Caramelized Onions Instructions:
In the same saute pan, coat bottom with olive oil on medium/high heat.
Add the sliced onions in an even layer. You don’t want to be stirring the onions often. You want them to caramelize and the only way to do that is to let them cook on their own and stir every 4-5 minutes. Once onions are caramelized. Set aside to cool.
In a mixing bowl, add turkey, eggplant mixture, salt and pepper and mix using a fork to incorporate all the ingredients.

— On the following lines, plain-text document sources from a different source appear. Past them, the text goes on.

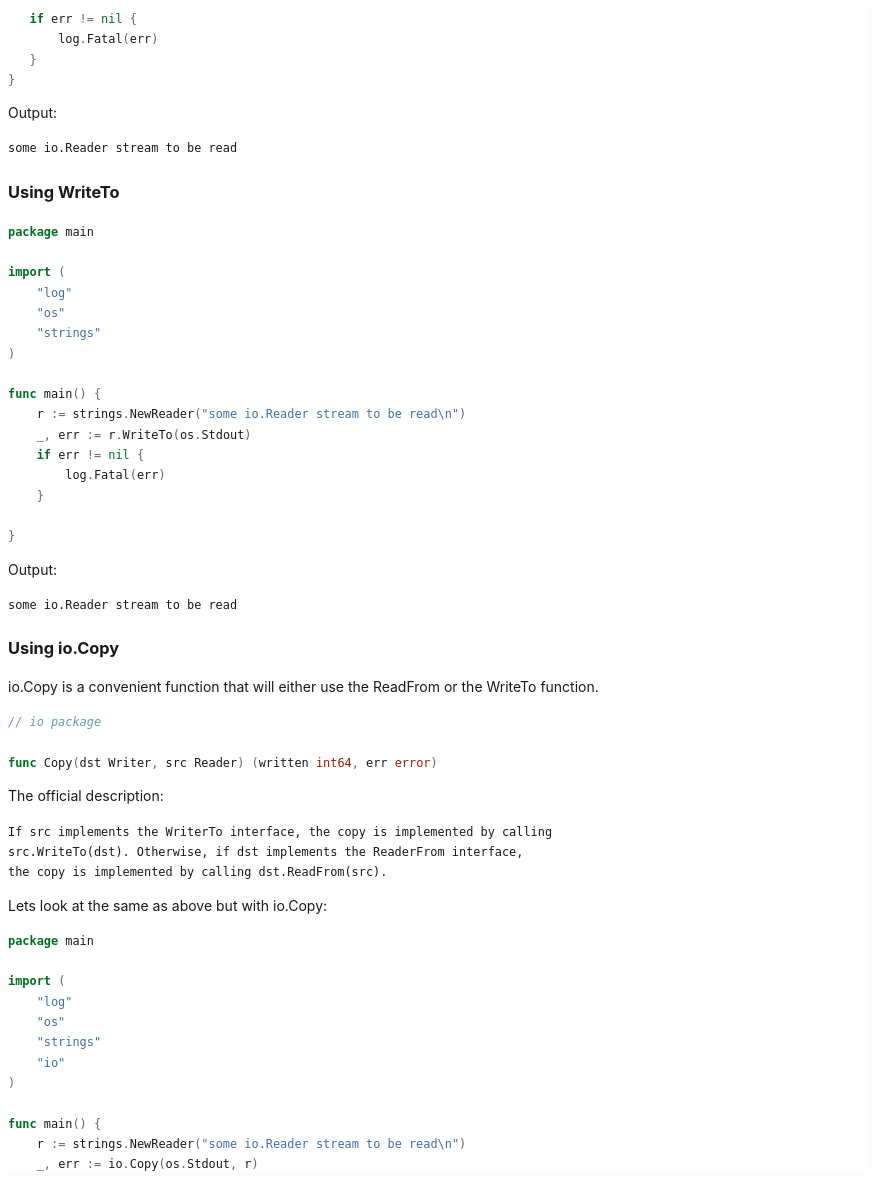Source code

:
  ```go
	if err != nil {
		log.Fatal(err)
	}
}
```

Output:
```bash
some io.Reader stream to be read
```

### Using WriteTo
```go
package main

import (
	"log"
	"os"
	"strings"
)

func main() {
	r := strings.NewReader("some io.Reader stream to be read\n")
	_, err := r.WriteTo(os.Stdout)
	if err != nil {
		log.Fatal(err)
	}
	
}
```

Output:
```bash
some io.Reader stream to be read
```

### Using io.Copy
io.Copy is a convenient function that will either use the ReadFrom or the WriteTo function. 

```go
// io package

func Copy(dst Writer, src Reader) (written int64, err error)
```

The official description:

```
If src implements the WriterTo interface, the copy is implemented by calling 
src.WriteTo(dst). Otherwise, if dst implements the ReaderFrom interface, 
the copy is implemented by calling dst.ReadFrom(src).
```

Lets look at the same as above but with io.Copy:
```go
package main

import (
	"log"
	"os"
	"strings"
	"io"
)

func main() {
	r := strings.NewReader("some io.Reader stream to be read\n")
	_, err := io.Copy(os.Stdout, r)
```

Form the turkey into 4 large burger patties. Using your fingertips, press down on the surface of each patty to flatten them out evenly. (You should not be pressing so hard that your fingers go through the burger. Just press down on the surface of the burger.) This will ensure they cook evenly. Poultry must be cooked to an internal temperature of 165F.
In a large saute pan (cast-iron or non-stick) on medium/high heat, coat the bottom with olive oil. Once oil is hot, place the burger patties down and let them do their thing. If you keep trying to move the burgers, they will tear. You want the burgers to form a nice crust on each side, so be patient.
Cook for 5 minutes on each side. Temp the burger to ensure it has reached 165F or higher. If not, alternate cooking each side for an additional minute until internal temperature reaches 165F.
Once the burgers have reached 165F degrees, while still in the pan, top the burgers with sautéed onions and shredded cheddar cheese. Pour a small amount of water into the pan and throw the lid on. The steam will melt the cheese quickly and evenly.
Serve on a plate and top with BBQ sauce.